Le secret de famille est un des thèmes favoris de la littérature tant le trou qu'il offre dans l'histoire, borné d'un panneau orientant vers une fausse direction, est stimulant pour l'imagination.
François Garde commence par cela, à partir de la poudre aux yeux dont il a hérité, il construit l'histoire forte d'un bannissement dans la fin d'un XIXe siècle où la toute-puissance paternelle écrase les familles.
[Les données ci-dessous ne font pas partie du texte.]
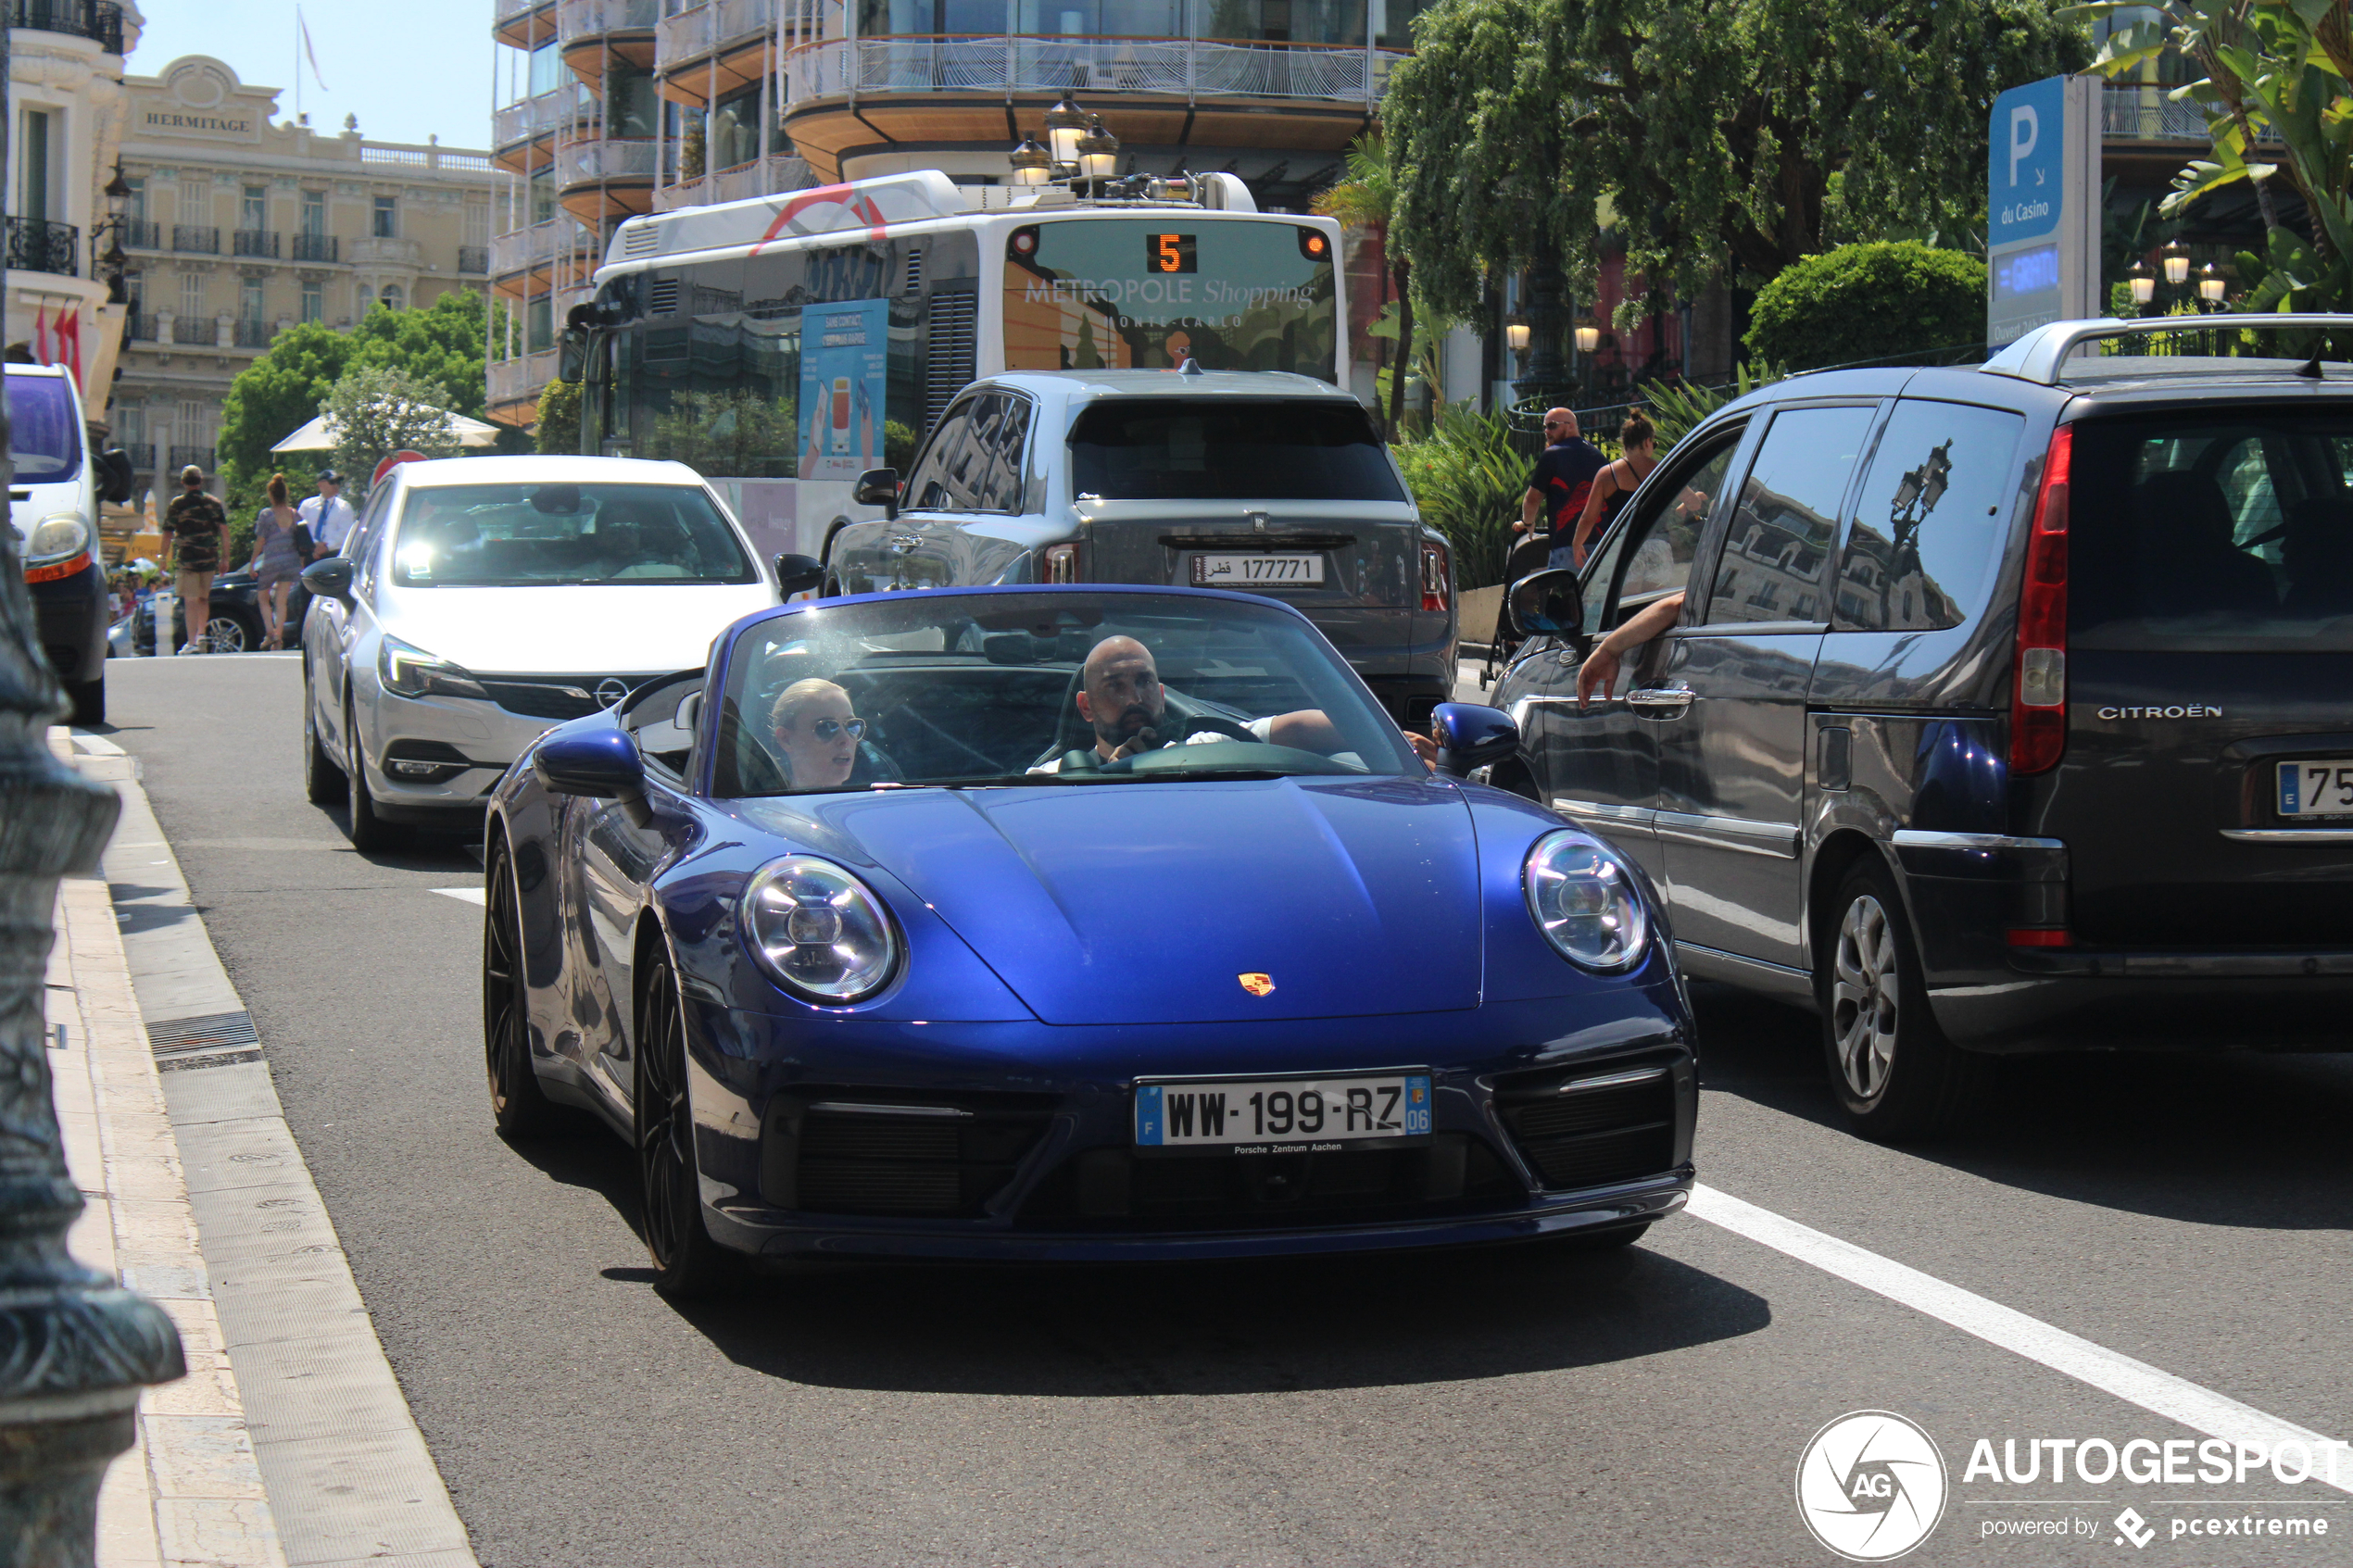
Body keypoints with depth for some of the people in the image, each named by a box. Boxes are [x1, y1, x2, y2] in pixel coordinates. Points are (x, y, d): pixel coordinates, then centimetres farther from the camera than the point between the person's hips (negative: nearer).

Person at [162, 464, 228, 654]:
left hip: (186, 559, -3)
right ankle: (201, 635, 16)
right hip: (209, 559, 3)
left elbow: (168, 534, -1)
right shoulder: (213, 503, 4)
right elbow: (224, 531, 2)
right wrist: (225, 557, 7)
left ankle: (192, 642, -5)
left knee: (190, 601, -2)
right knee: (204, 599, 20)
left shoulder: (176, 504, -3)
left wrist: (164, 557, 9)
Mais le secret de famille n'est pas un effacement, c'est un mode de transmission, c'est remettre à plus tard (et à d'autres) ce qui ne peut s'intégrer maintenant. C'est un interdit d'aller voir là maintenant, et un détournement fort habile qui reporte à plus tard, lorsque les gros yeux de l'interdit se seront fermés et n'empêcheront plus les questions. le secret de famille est l'art de détourner l'attention tout en transmettant des éléments du réel, tout cela tenant souvent en une à deux phrases, du grand art. Un jeu de piste qui n'est accessible qu'à partir de la génération n+2 et avec toute l'attention, les précautions et la ténacité dont
François Garde va faire preuve dans un second temps.
L'intervention d'un tiers est le plus souvent nécessaire pour éviter l'enlisement de ce jeu de dissimulation inquiétant par le poids de l'interdit originel qui crée la tentation de s'arrêter en chemin, de s'accommoder du dévoilement atteint sans questionner les faits. Là s'arrête tant de textes dont l'auteur.rice se satisfait mais qui laisse à son lectorat un goût de « Tout ça pour ça ? », la sensation étrange que quelque chose échappe, qui serait présent dans les éléments donnés mais qu'une question ne parviendrait à relier.
Le livre de
François Garde, lui, va jusqu'au bout à pas assurés et respectueux des êtres, laissant apparaître pour ses lecteur.rices l'ultime question sans la poser, par choix ou parce qu'elle lui échappe… Et ce livre là dont la lecture fut passionnante laisse alors sa trace.